* _EXERCISE PASSAGE_:
<<<<

Secondly no, I don't think he was harmed, Brave is a successful product, and having to go outside the valley to raise money isn't "canceling" somebody. You still have a business, you still are CEO of that business, and its a successful business. In fact, I know since all this with Mozilla he's been interviewed in positive lights for Brave specifically. This isn't exactly following the guys career.
I know I'll likely take some flak for this, but I also don't disagree with what happened either. Actions have consequences, and the more publicly visible you are the more severe those consequences will be. A CEO that doesn't stand for the companies public values and missions isn't going to be kept on as CEO. In Mozilla's case, social equality is important enough that it affects the boardroom.
Your question, and explanation, read as malicious to me. Here you are explaining to someone that they weren't harmed by being fired because they managed to get another similar job two years later.
Well, I’d argue founding a company is a little more than just “managed”
I don’t mean it as being malicious. Doesn’t mean I don’t have a different point of view on what happened but that is separate from my goal of becoming more informed
And Brave is a little less than Mozilla. Regardless, you aren't in a position to tell someone else whether or not they were harmed by being fired. For one, getting fired is a pretty obvious harm. Second, the person involved is saying he considers it a harm.
Well, I think the lesson is that the safe thing to do is don't say anything on social media that could ever be perceived as remotely controversial (and given that's hard to predict probably don't do it at all), don't post photos with people because who knows might be controversial some day, and don't do anything like donations that are a matter of public record especially in a political context.
Now, most people will be fine with those things up to some point, but if you want to minimize risk you avoid those sorts of activities. And you may give up benefits if you don't do some of those things as well.
Why should he "learn from a situation", and how can you have regrets?
The way I see this:
1. He spent $1000 of his own money on something. It was a legal transaction. (Some people spend that on car stuff, others spend this on computer parts, and others spend this on their addiction to anime). Others, in other countries spend money in ways the US deems "immoral."
2. Other people tried to take what he spent it on and then apply this on his performance and tried to associate that action with "how the work place may be" (Is there evidence that he treated gay married individuals differently?)

>>>>

* _ENTRIES PROVIDED_:
<<<<

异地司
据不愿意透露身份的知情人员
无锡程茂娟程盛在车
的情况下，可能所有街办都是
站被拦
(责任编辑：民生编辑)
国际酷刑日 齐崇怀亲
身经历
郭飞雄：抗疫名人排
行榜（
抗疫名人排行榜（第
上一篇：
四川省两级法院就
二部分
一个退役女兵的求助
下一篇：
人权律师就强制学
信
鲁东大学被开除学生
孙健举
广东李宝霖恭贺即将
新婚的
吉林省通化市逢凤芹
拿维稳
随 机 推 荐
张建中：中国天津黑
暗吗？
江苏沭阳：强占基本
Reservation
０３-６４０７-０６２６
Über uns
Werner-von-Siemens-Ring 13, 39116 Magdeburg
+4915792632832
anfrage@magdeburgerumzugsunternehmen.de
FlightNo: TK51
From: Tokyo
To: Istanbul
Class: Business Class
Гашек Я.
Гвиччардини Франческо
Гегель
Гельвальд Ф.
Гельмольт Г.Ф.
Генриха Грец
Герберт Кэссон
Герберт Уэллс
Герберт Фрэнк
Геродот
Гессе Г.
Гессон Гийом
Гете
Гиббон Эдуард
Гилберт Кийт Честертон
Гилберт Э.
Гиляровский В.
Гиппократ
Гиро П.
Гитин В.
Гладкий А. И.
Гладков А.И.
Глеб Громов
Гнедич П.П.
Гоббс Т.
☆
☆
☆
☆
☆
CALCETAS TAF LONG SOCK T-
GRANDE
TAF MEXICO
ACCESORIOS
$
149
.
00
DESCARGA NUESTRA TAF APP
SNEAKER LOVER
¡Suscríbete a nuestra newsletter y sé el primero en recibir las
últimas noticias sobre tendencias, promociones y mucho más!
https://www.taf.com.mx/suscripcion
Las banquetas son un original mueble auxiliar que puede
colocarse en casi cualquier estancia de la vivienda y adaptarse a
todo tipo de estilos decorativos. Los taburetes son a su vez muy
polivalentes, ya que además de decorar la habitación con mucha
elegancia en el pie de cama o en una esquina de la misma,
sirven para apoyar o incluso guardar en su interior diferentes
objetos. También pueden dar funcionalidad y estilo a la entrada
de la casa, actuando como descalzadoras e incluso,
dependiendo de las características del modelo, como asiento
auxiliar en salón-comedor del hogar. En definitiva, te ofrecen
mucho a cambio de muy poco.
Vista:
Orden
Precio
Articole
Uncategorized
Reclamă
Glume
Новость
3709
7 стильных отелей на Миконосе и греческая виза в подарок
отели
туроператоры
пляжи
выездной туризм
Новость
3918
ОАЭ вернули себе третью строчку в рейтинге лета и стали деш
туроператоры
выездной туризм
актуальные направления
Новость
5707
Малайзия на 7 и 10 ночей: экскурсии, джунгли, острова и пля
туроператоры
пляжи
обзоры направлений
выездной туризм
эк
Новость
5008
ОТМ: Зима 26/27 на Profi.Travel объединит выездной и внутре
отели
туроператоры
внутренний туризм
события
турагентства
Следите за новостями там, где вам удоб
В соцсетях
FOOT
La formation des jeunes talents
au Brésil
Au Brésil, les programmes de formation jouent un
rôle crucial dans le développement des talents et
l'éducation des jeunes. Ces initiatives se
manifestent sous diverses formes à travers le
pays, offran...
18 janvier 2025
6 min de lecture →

>>>>

* _WHAT TO DO_:
1 - Quote the Mozilla discussion word for word, taking everything from "I know I'll" down to "two years later.".
2 - Carry the Mozilla discussion forward past its final line.
The rows play no part in this exercise.

* _RESULTS BY TASK_:
1 -
I know I'll likely take some flak for this, but I also don't disagree with what happened either. Actions have consequences, and the more publicly visible you are the more severe those consequences will be. A CEO that doesn't stand for the companies public values and missions isn't going to be kept on as CEO. In Mozilla's case, social equality is important enough that it affects the boardroom.
Your question, and explanation, read as malicious to me. Here you are explaining to someone that they weren't harmed by being fired because they managed to get another similar job two years later.

2 -
He did have an affect from this. (All the details aren't clear.. also I don't think they're important for this arguement from this). What is your stance on punishing him for doing #1 and #2?
Its all about takeaway, of course something like this might contain some valuable lessons, just like Osbourne Computer provided us with lessons in how not to sell a new product, in effect.
I ask about regrets, because people have them, another valid answer would simply be that they do not regret anything about the situation. Sometimes, when answering the first question, they never get around to talking about this part, which can be equally if not more so valuable.
I don't know how I could phrased this - and given the comment window, for visibility sake - any other way. They're two questions that I genuinely didn't intend to be "charged". I ask the same exact questions at the end of our sprints!
Of course, the human element can be missing a little in a text forum, but I didn't want to accidentally word things in a way that would make someone defensive either, as I couldn't come up with a good way of wording things without introducing my own personal biases and opinions on the matter, which wouldn't have been a way to approach this to get someone to answer objectively (where objective means non defensive and in their own words and thoughts)
First really consider the ask, on its face value, and consider you can always answer the question in the negative, if thats how you really feel.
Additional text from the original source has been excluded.